Richard Hugo’s “Duwamish” is as melancholy and depressing as “Skykomish River Running” was exultant and uplifting, and yet the Duwamish River is less than sixty miles from the Skykomish River. The difference between the two is industrialization and pollution.

When I was growing up in Seattle, the Duwamish was probably the major source of salmon in Puget Sound. On fishing derby days, rows of boats nearly covered the bay between West Seattle and Skidroad while endless schools of salmon headed up the river.

Those salmon barely exist today, partially because of we fishermen, but mainly because of the pollution that has destroyed the salmon’s breeding grounds, the destruction that Hugo so clearly portrays in “Duwamish.”

This is the Northwest, not the Midwest; here rivers run swift and clear, not slow and gray. But here the lumber mills and concrete plants crowd the river banks slowing the river, spewing waste products, turning the already gray water ever dingier.

At low tide the garbage discarded by new and old industries emerges, dominating the landscape. Even the businesses that helped destroy the river have shut down, leaving their brick corpses behind. It is a landscape of the dead.

Even the Indians who named this river, just as they named the beautiful Skykomish, no longer claim this river as their own. They’re ashamed of what has become of it and no longer interrupt their beer drinking to tell miraculous tales of the river.

There are more than enough gray days in Seattle, but the dinginess of this river turns even a sunny day gray. At the very least, a single cloud blocks the sun. Bright trees that should reflect brilliantly in the river are muted and gray. The river always looks gray, just like the heavy rain clouds that gather in November.

In reality, this river is dead. Dead like a decaying porgy nailed to the piling. It has been abandoned just like those who live here in poverty have been abandoned. A lack of friends has killed it.

In the end, though, the poet does not have adequate words to describe this place of abandonment. “There is no word along/ this river I can understand or say.” This is the ultimate betrayal.

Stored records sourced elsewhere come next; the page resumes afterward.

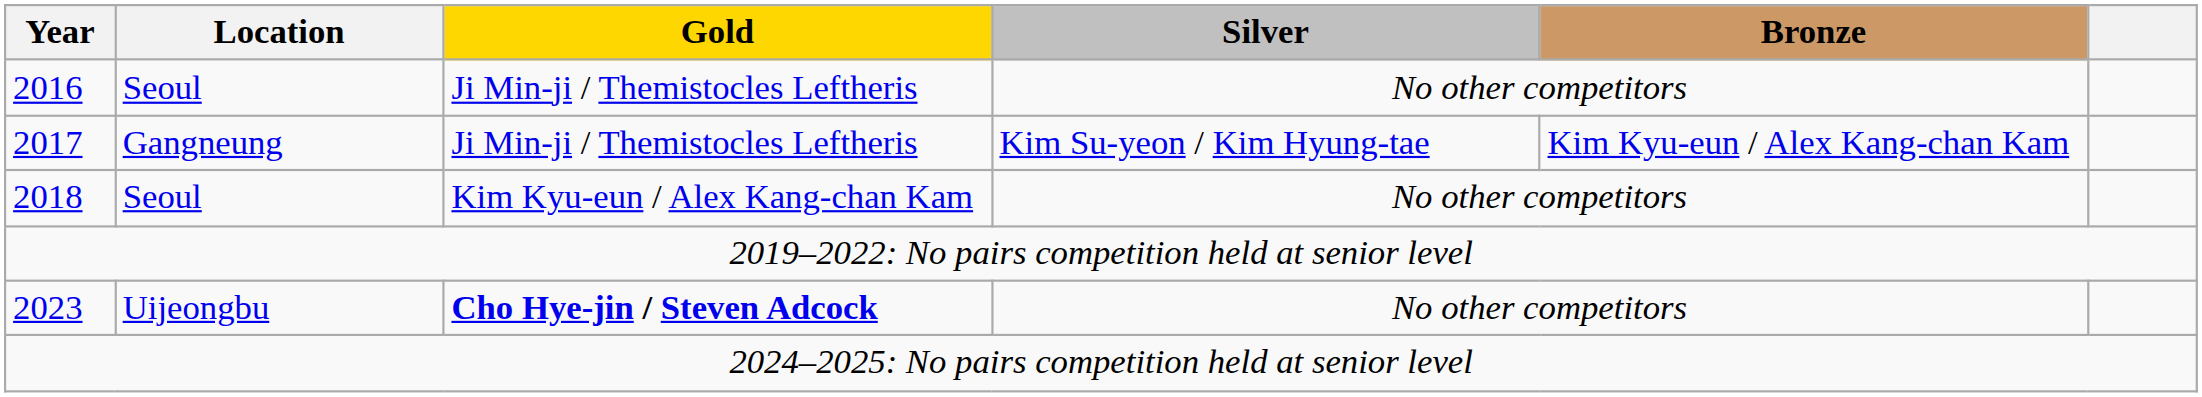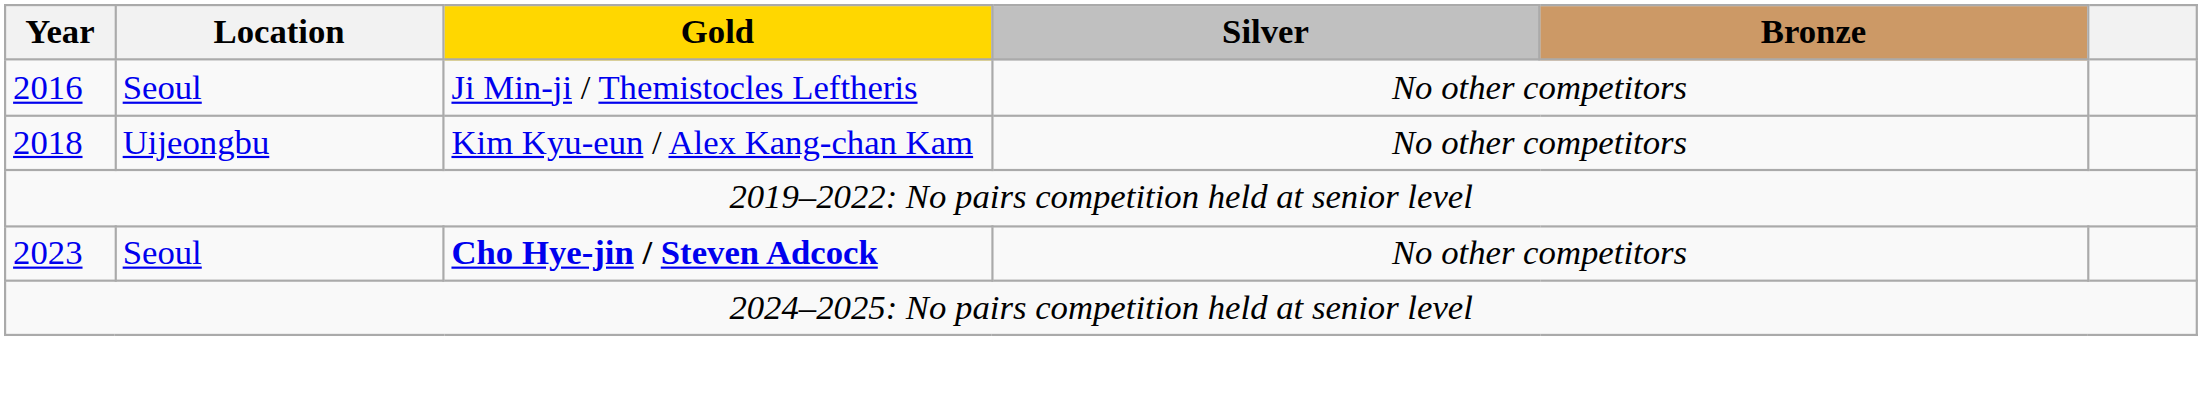- row: 2017 | Gangneung | Ji Min-ji / Themistocles Leftheris | Kim Su-yeon / Kim Hyung-tae | Kim Kyu-eun / Alex Kang-chan Kam
2018 | Location: Seoul -> Uijeongbu
2023 | Location: Uijeongbu -> Seoul
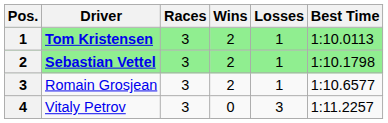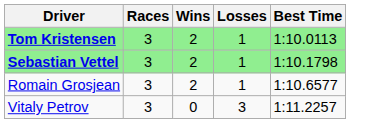- column: Pos. | 1 | 2 | 3 | 4
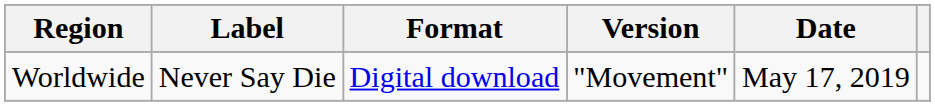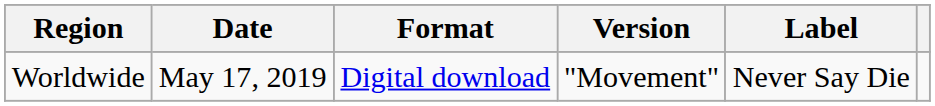columns swapped: Date <-> Label
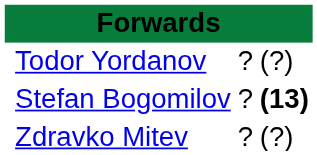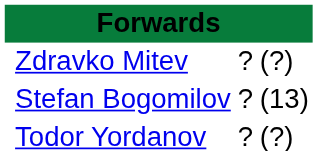rows swapped: Todor Yordanov <-> Zdravko Mitev
Stefan Bogomilov | column 4: bold -> normal
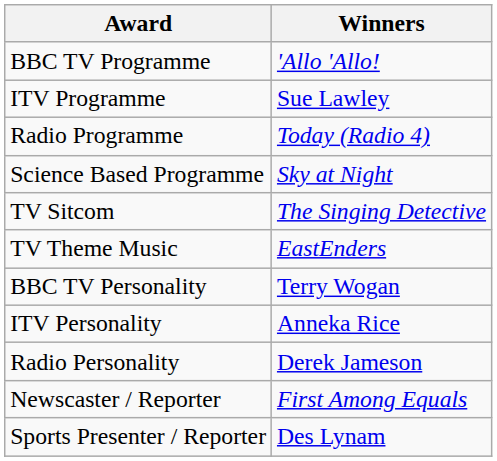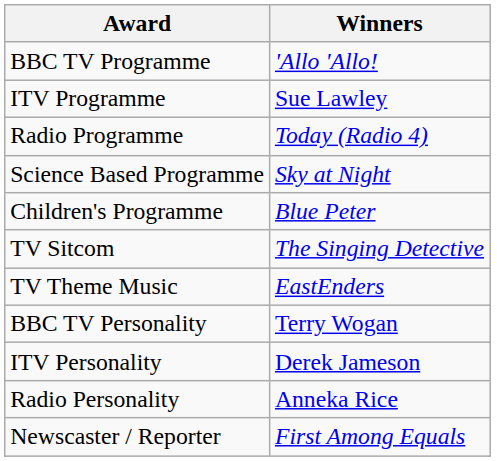+ row: Children's Programme | Blue Peter
ITV Personality | Winners: Anneka Rice -> Derek Jameson
Radio Personality | Winners: Derek Jameson -> Anneka Rice
- row: Sports Presenter / Reporter | Des Lynam
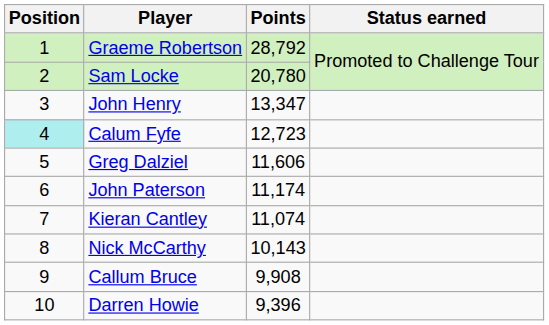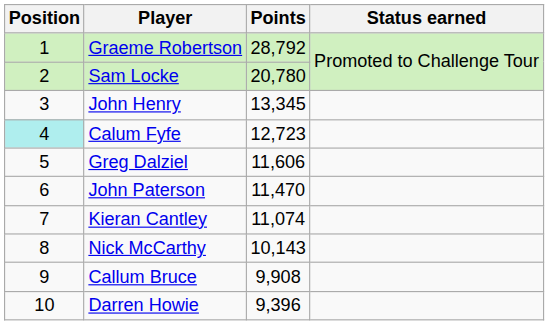John Henry | Points: 13,347 -> 13,345
John Paterson | Points: 11,174 -> 11,470
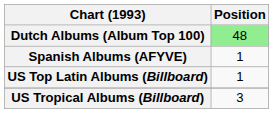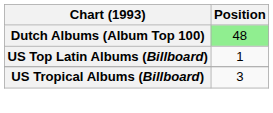- row: Spanish Albums (AFYVE) | 1
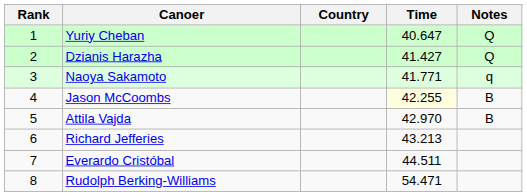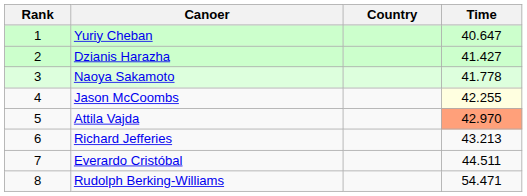- column: Notes | Q | Q | q | B | B
Naoya Sakamoto | Time: 41.771 -> 41.778
Attila Vajda | Time: no background -> lightsalmon background
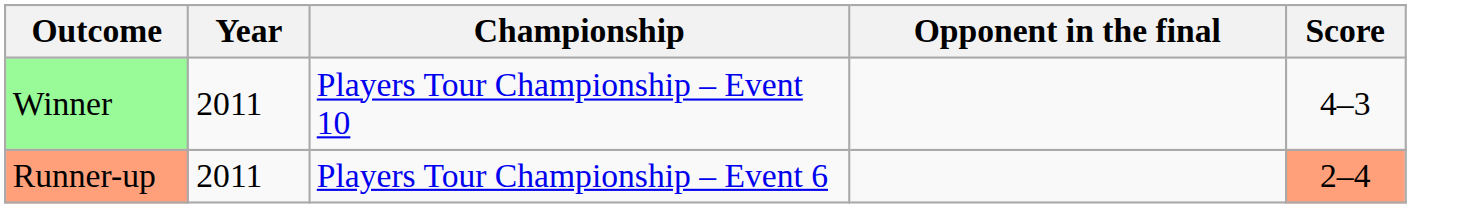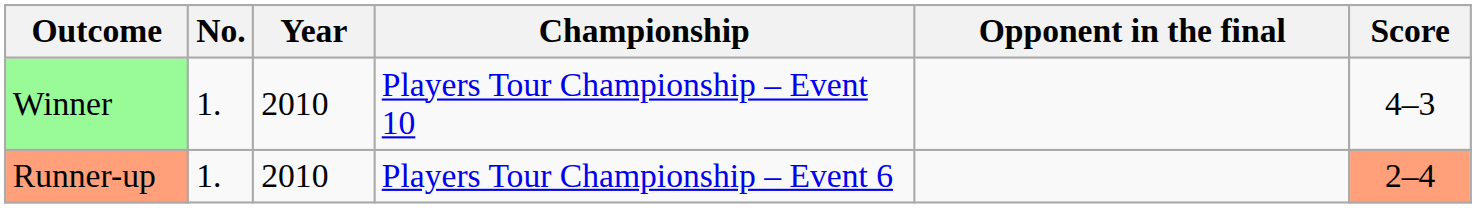+ column: No. | 1. | 1.
Winner | Year: 2011 -> 2010
Runner-up | Year: 2011 -> 2010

It is a betrayal not only of the land, but of the heritage of the land. It is a betrayal of those whose memories are intertwined with this river. I can never take my grandson fishing on this river, so he will never know the joy that I had while fishing here with my father. In essence, he will never know my father existed at all because this river has been taken from us by greed and ignorance.

Little wonder Indians feel betrayed by the white man’s failure to honor the old fish treaties. We have destroyed not only the Indians but the very rivers that sustained them. In the end, if we’re not careful we will also destroy that which sustains us, and there will be no one to name the rivers. There will be no more Skykomish, no more Duwamish, just gray rivers dumping sewage into a gray Sound.